Marcus Foston, associate professor of energy, environmental & chemical engineering, will co-lead the center with Fuzhong Zhang, professor of energy, environmental & chemical engineering and co-director of the center; which is funded in part by a five-year, $3.6 million Growing Convergence Research (GCR) grant from the National Science Foundation (NSF). With this funding, the team plans to develop a new class of biologically synthesized, protein-based and biodegradable materials that harness themes from nature to replace traditional petroleum-derived plastics.

“Our vision is a future in which advances in synthetic biology, biotechnology and biomanufacturing, machine learning, social sciences, materials science and mechanics converge to transition the world toward widespread use of bio-derived and biodegradable plastics from renewable feedstocks,” Foston said.

Also on the Washington University leadership team are Guy Genin, the Harold and Kathleen Faught Professor of Mechanical Engineering, and Roman Garnett, associate professor of computer science & engineering. Researchers from Northwestern University, Iowa State University and University of South Florida bring together a convergence of cross-disciplinary expertise to evolve the plastics economy by developing a platform for the discovery of synthetic biological materials with desired properties.

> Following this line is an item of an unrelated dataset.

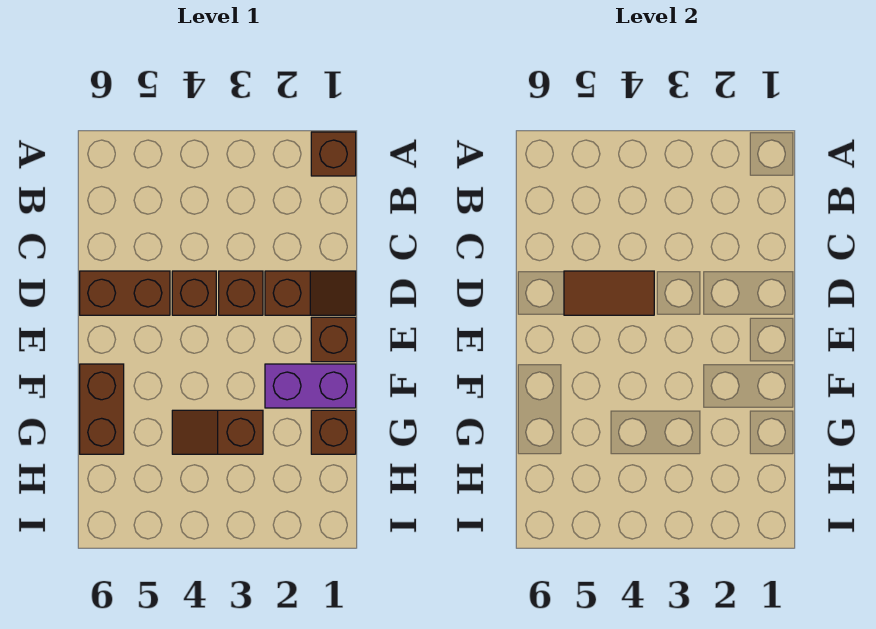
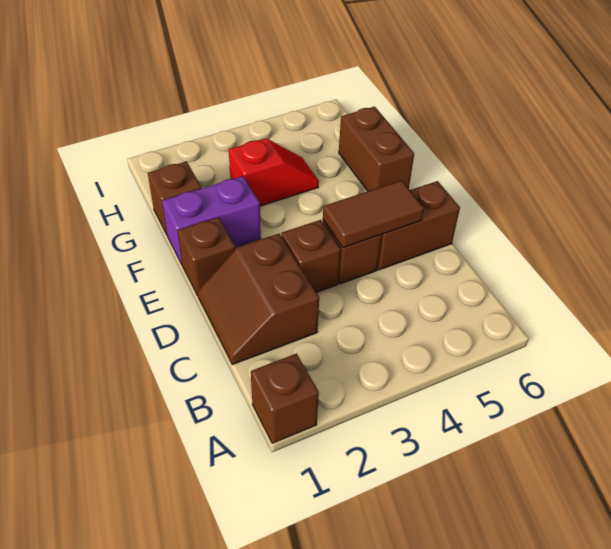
brown 1x2 slope [265,271,356,315] -> brown 2x2 slope [198,234,319,365]
brown 1x2 slope [172,410,263,454] -> red 1x2 slope [229,138,319,206]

Foston and Zhang will lead a team that includes experts in synthetic biology, machine learning, polymer science, material mechanics and computational materials simulation. They will use machine learning aided with material screening and simulation approaches to accelerate the process of finding promising protein sequences that can be used to make biodegradable materials with targeted properties to replace plastics in both high- and low-value applications. In addition, they will develop synthetic biological methods and genetically engineered microbes to produce protein-based materials sustainably and economically.

While much of the biomanufacturing industry has focused on medicines and biotherapeutics, this center will focus on fundamental scientific and engineering problems that occur during the design, development and manufacturing stages of synthetic biological materials, with the goal of leading a large-scale transition to an economy based upon sustainable and biodegradable plastics. This transition will begin with high-performance polymers.

“Synthetic biology has the potential to deliver the next generation of advanced materials with new functional properties to address a wide range of unmet needs,” Genin said. “With examples such as spider silk, elastin and resilin, synthetic biology also has the potential to leverage nature to provide access to affordable and sustainable production of novel macromolecular materials.”

Along with research, the center will include an education component.

“We will develop unique graduate educational frameworks for cross-disciplinary innovation at WashU, while simultaneously working to develop a pipeline of future innovators in the St. Louis community,” said Zhang, the center’s director of education and outreach. “This is a unique opportunity to impact our community and our world.”

The center will open with a major international symposium April 18-19, 2024. Until then, Foston said, their work is cut out for them.

“This is a once-in-a-lifetime opportunity for major impact in the region and world,” he said. “We are all thrilled to have these resources to bring together the particular strengths of WashU and St. Louis to solve a pressing global challenge."

The McKelvey School of Engineering at Washington University in St. Louis promotes independent inquiry and education with an emphasis on scientific excellence, innovation and collaboration without boundaries. McKelvey Engineering has top-ranked research and graduate programs across departments, particularly in biomedical engineering, environmental engineering and computing, and has one of the most selective undergraduate programs in the country. With 165 full-time faculty, 1,420 undergraduate students, 1,614 graduate students and 21,000 living alumni, we are working to solve some of society’s greatest challenges; to prepare students to become leaders and innovate throughout their careers; and to be a catalyst of economic development for the St. Louis region and beyond.